Через несколько часов у посла состоялся финальный консилиум по поводу Аманова, пришедшего в себя и требовавшего его отпустить. Было решено — держать его против воли, да еще в таком состоянии, далее нельзя, да и просто невозможно. Пусть идет! Жора, Андрей Васильевич и пограничники проводили Аманова во двор и молча показали ему на открытые ворота. Аманов вышел вялой походкой наружу, перешел через дорогу и в изнеможении лег на чарпаи, на котором обычно отдыхали полицейские. Через минуту к нему подошли два пакистанца в простой одежде, взяли под руки, посадили в автомобиль с темными стеклами и увезли.

— Занавес! — сказал Жора и подал рукой знак дежурному на посту.

Вздрогнув, автоматическая железная дверь ворот покатилась по роликам и с лязгом захлопнулась.

* * *

Вечером того же дня Андрей Васильевич отправился в «Рэдио сити» — центр проката видеокассет, чтобы взять какой-нибудь фильм полегче, мирно посмотреть его дома в кругу семьи и успокоиться после бурного эпизода с Амановым. Жена Вера заказала фильм о любви, однако, пошарив по полкам с кассетами, Андрей Васильевич так и не решил, что брать, поскольку сам киноискусством не интересовался, а похожие друг на друга названия многочисленных западных любовных мелодрам ни о чем ему не говорили.

— Послушайте, господин Рашид! — обратился он к хозяину заведения, стоявшему, приятно улыбаясь, за стойкой. — Не могли бы вы порекомендовать мне какой-нибудь фильм про любовь? Только настоящий, не как в прошлый раз…

— Конечно, конечно, сэр! — поспешно ответил услужливый пакистанец, все еще немного сконфуженный тем, что в минувший четверг не совсем правильно понял просьбу клиента и вместо запрошенной лирической любовной повести дал посмотреть совершенно бесстыжий порнофильм. Андрею Васильевичу тогда крепко влетело от жены, которая, ничего не подозревая, уселась смотреть это скотство вместе с детьми, а Андрей Васильевич, в свою очередь, в довольно решительных выражениях высказал господину Рашиду свое неудовольствие, заодно упрекнув его за то, что и сама кассета была неважного качества.

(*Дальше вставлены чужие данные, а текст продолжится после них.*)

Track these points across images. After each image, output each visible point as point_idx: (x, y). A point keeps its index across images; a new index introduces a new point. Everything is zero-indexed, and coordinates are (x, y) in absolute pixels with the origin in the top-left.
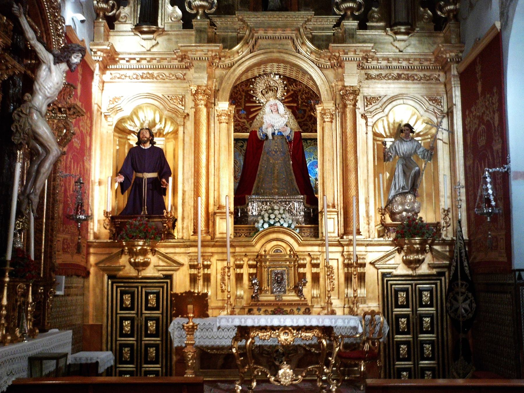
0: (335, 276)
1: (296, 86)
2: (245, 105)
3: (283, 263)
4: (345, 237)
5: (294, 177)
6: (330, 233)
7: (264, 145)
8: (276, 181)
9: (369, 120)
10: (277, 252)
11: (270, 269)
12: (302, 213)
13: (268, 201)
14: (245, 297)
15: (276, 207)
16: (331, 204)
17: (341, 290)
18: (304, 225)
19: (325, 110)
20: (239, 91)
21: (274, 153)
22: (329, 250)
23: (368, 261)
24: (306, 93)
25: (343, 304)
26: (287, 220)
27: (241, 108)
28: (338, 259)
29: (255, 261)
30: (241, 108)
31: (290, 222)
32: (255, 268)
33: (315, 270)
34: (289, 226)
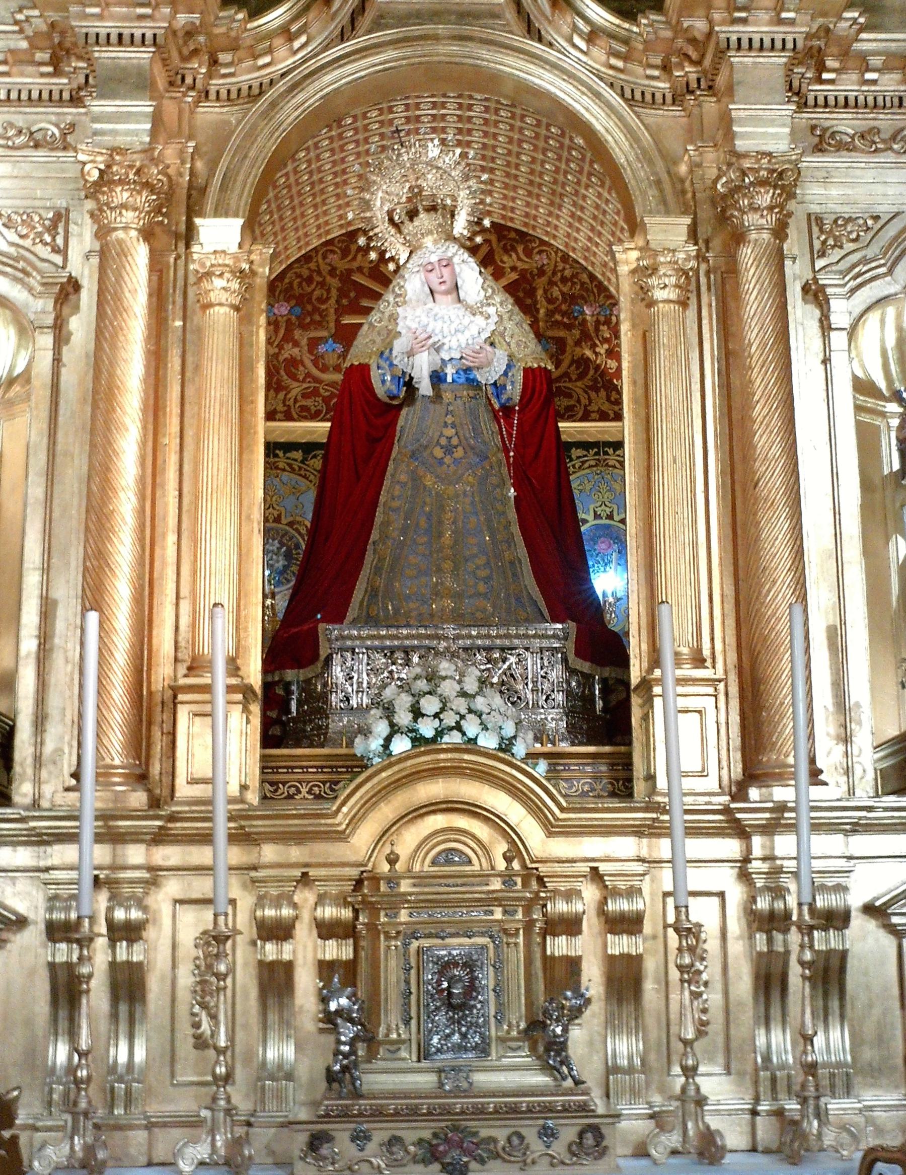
0: (711, 971)
1: (529, 253)
2: (337, 321)
3: (477, 914)
4: (754, 793)
5: (522, 551)
6: (686, 775)
7: (401, 422)
8: (447, 565)
9: (836, 305)
10: (449, 862)
11: (415, 944)
12: (560, 697)
13: (414, 649)
14: (303, 1072)
15: (445, 667)
16: (685, 650)
17: (739, 1032)
18: (565, 747)
19: (656, 253)
20: (319, 272)
21: (438, 453)
22: (690, 855)
23: (856, 900)
24: (564, 280)
25: (749, 1098)
26: (492, 720)
27: (324, 334)
28: (721, 895)
29: (346, 904)
30: (324, 334)
31: (509, 730)
32: (346, 937)
33: (621, 945)
34: (506, 746)
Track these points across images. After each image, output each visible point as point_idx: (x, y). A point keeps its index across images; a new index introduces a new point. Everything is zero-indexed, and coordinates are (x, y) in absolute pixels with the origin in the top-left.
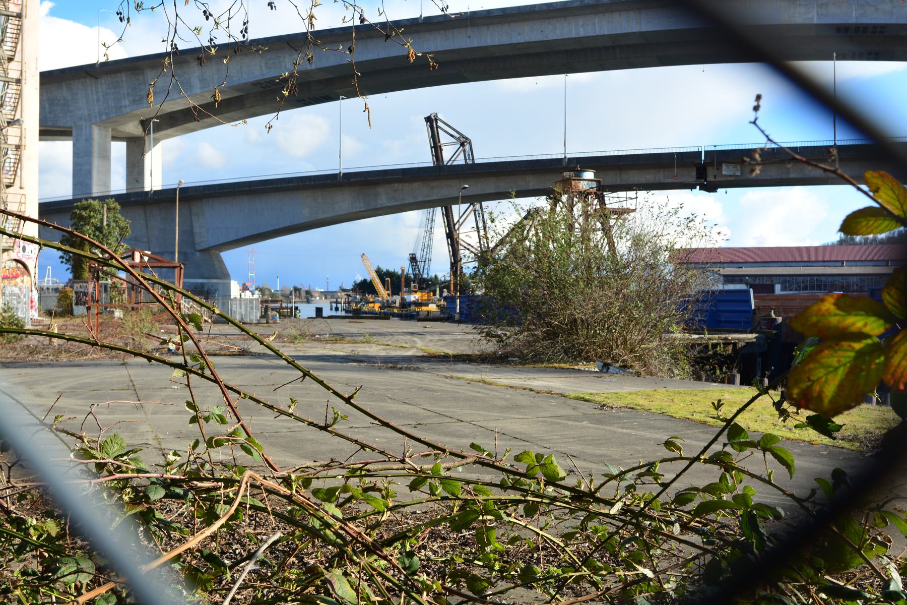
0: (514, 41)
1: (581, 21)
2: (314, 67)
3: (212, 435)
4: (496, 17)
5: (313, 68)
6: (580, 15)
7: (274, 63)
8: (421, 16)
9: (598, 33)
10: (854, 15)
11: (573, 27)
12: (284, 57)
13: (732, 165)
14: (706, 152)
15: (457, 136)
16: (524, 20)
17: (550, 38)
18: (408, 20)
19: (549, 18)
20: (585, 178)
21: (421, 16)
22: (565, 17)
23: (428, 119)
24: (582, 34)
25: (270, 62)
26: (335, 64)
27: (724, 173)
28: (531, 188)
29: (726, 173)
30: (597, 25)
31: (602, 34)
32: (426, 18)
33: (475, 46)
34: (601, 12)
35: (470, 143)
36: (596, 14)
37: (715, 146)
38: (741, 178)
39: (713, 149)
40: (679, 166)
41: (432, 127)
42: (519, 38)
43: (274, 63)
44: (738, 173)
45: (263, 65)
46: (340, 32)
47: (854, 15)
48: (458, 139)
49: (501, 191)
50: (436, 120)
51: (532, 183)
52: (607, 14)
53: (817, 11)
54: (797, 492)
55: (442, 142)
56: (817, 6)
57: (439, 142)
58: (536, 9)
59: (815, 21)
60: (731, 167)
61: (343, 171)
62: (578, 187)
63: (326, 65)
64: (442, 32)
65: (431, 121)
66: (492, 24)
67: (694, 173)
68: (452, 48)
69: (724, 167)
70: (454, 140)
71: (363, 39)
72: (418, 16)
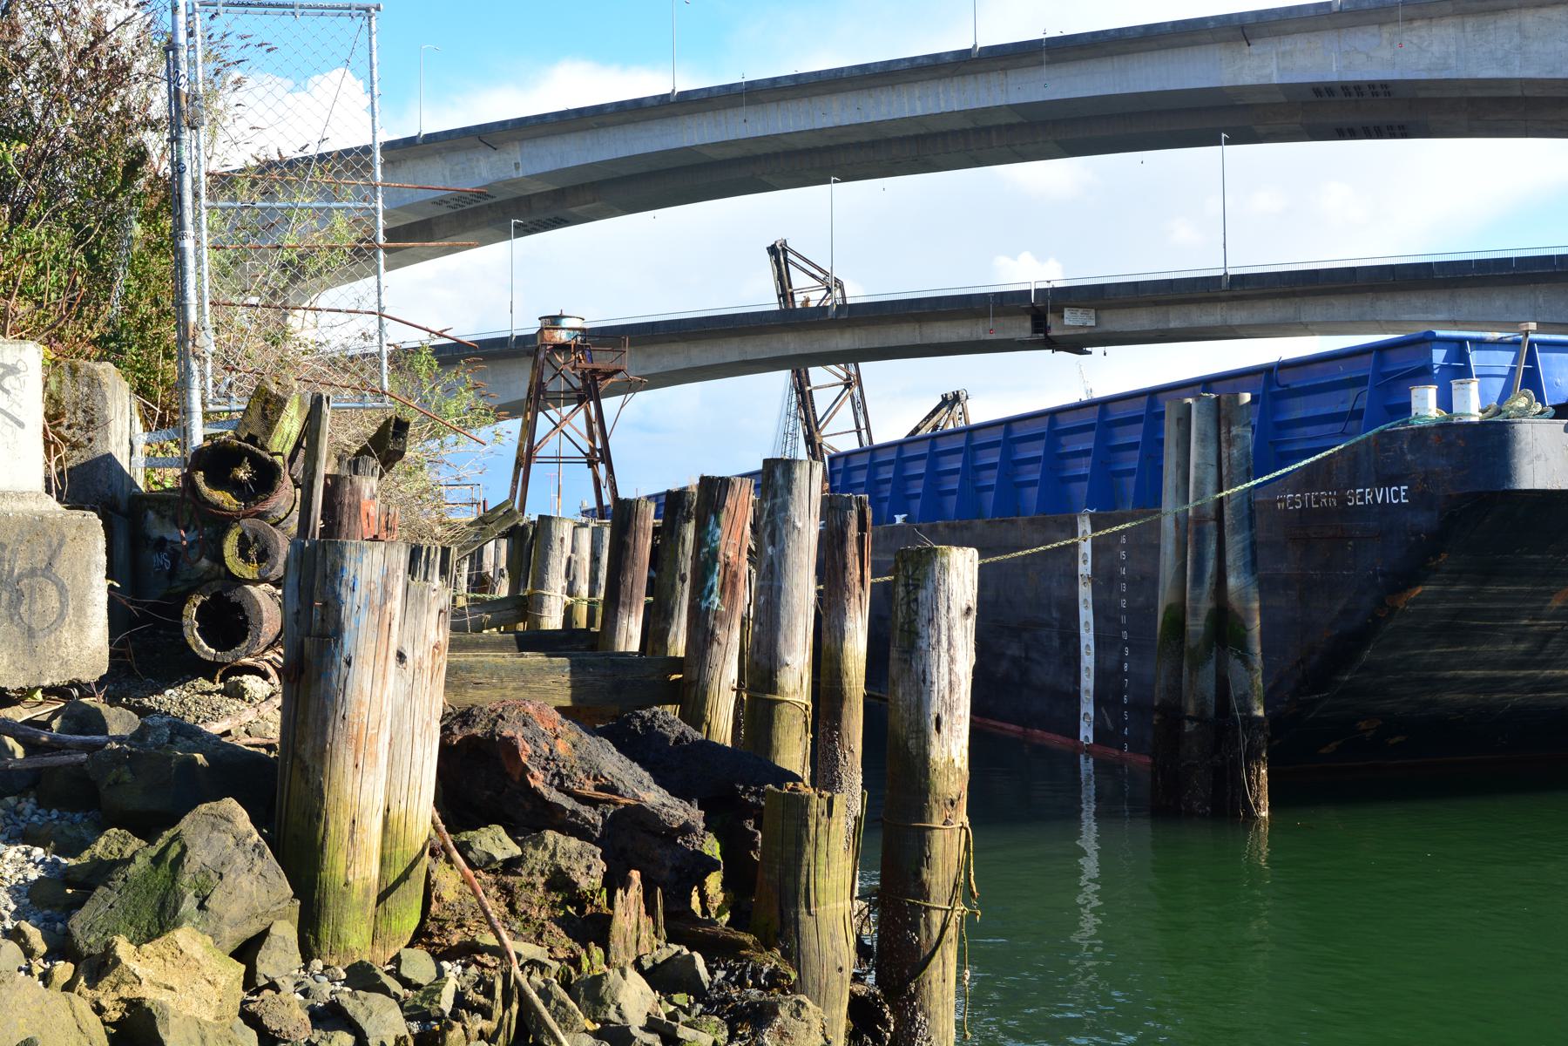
0: (818, 126)
1: (917, 90)
2: (521, 174)
3: (932, 1017)
4: (785, 88)
5: (521, 175)
6: (916, 82)
7: (463, 169)
8: (674, 91)
9: (943, 110)
10: (1334, 69)
11: (905, 100)
12: (478, 160)
13: (1081, 310)
14: (1036, 290)
15: (822, 276)
16: (832, 92)
17: (872, 119)
18: (655, 97)
19: (869, 88)
20: (563, 326)
21: (975, 46)
22: (893, 85)
23: (773, 250)
24: (919, 112)
25: (457, 168)
26: (554, 169)
27: (1067, 322)
28: (792, 352)
29: (1071, 323)
30: (941, 96)
31: (951, 110)
32: (681, 94)
33: (760, 134)
34: (947, 76)
35: (841, 287)
36: (940, 78)
37: (1049, 282)
38: (1097, 330)
39: (1045, 286)
40: (997, 314)
41: (777, 262)
42: (824, 120)
43: (463, 169)
44: (1093, 323)
45: (447, 173)
46: (554, 120)
47: (1334, 69)
48: (822, 281)
49: (749, 358)
50: (785, 251)
51: (792, 346)
52: (955, 79)
53: (1278, 63)
54: (781, 706)
55: (794, 287)
56: (1277, 54)
57: (790, 286)
58: (844, 75)
59: (1276, 80)
60: (1079, 314)
61: (516, 333)
62: (553, 337)
63: (539, 171)
64: (710, 114)
65: (778, 253)
66: (784, 99)
67: (1028, 324)
68: (725, 139)
69: (1067, 313)
70: (816, 283)
71: (593, 128)
72: (669, 91)
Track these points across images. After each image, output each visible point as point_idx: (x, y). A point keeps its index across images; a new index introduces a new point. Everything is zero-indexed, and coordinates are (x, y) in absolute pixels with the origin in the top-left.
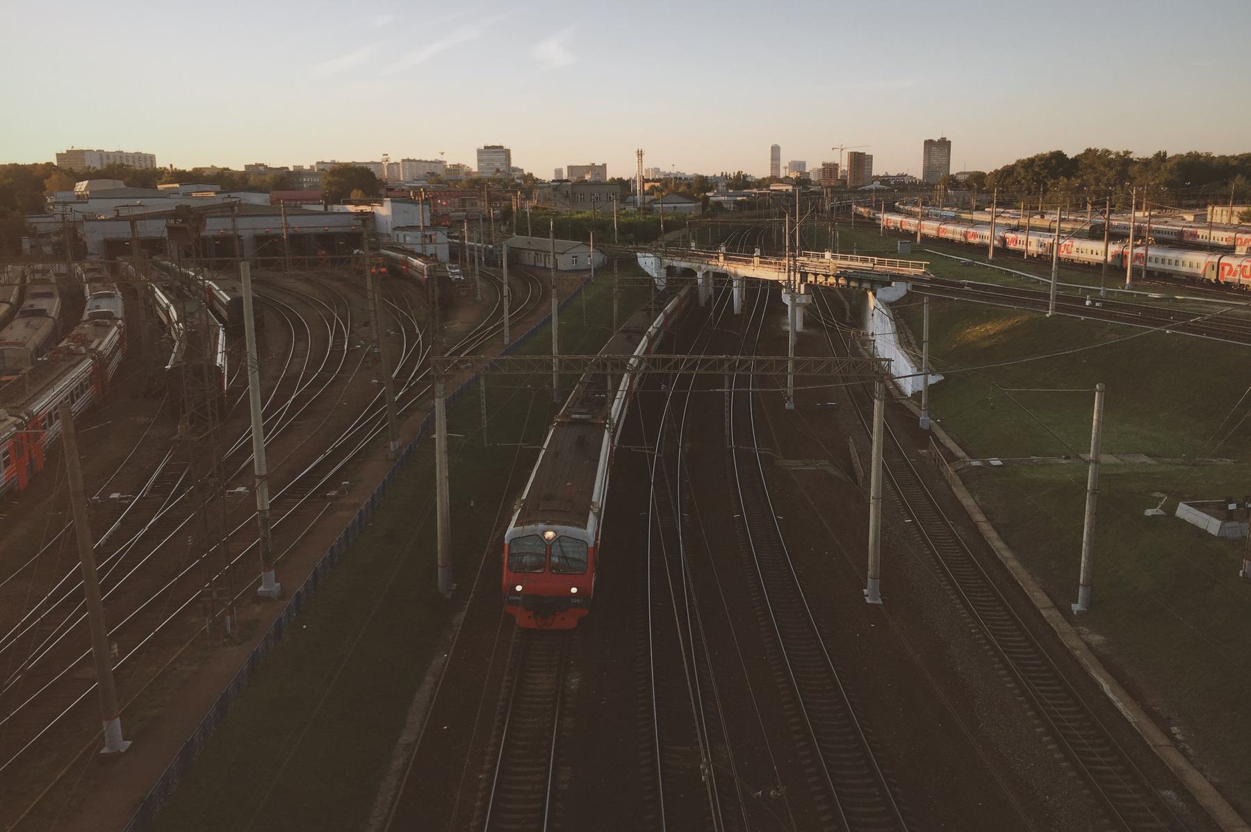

— Самый что ни на есть о любви, сэр, не извольте сомневаться! И кассета хорошая, сэр, японская! — заверил Рашид и протянул кассету. Поблагодарив, Андрей Васильевич полез за деньгами, чтобы расплатиться, начал энергично шарить в кармане пиджака, как всегда забитого какой-то мелкой дрянью — бумажками, монетками, фантиками от жвачки, ключами и прочим — и случайно ткнул локтем в чей-то приблизившийся сзади мягкий живот.

— Извините! — сказал Андрей Васильевич и повернулся к обладателю живота. — Прошу прощения! А, это вы, Хамид! Как дела? Сто лет вас не видел! Где вы были?

— Сейчас, Андрей, расскажу, — пообещал Хамид. — Давайте только в сторонку отойдем.

Хамид, видный деятель партии Моджаддеди, в течение тех двух месяцев — с апреля по июнь, — что его патрон занимал пост президента после падения Наджибуллы, был заместителем министра иностранных дел Афганистана. После того как, сменив Моджаддеди, к власти в Кабуле пришел Раббани, Хамиду пришлось перебраться в Пакистан, где он и жил последние несколько месяцев — то в Пешаваре, то в Исламабаде — в ожидании дальнейшего развития событий в своей стране. Придерживаясь умеренных политических взглядов и подчеркивая важность для Афганистана восстановления в будущем добрых отношений с Россией, Хамид никогда не отказывал Андрею Васильевичу во встрече, зачастую рассказывал весьма любопытные вещи, однако не так давно внезапно и бесследно исчез из Исламабада.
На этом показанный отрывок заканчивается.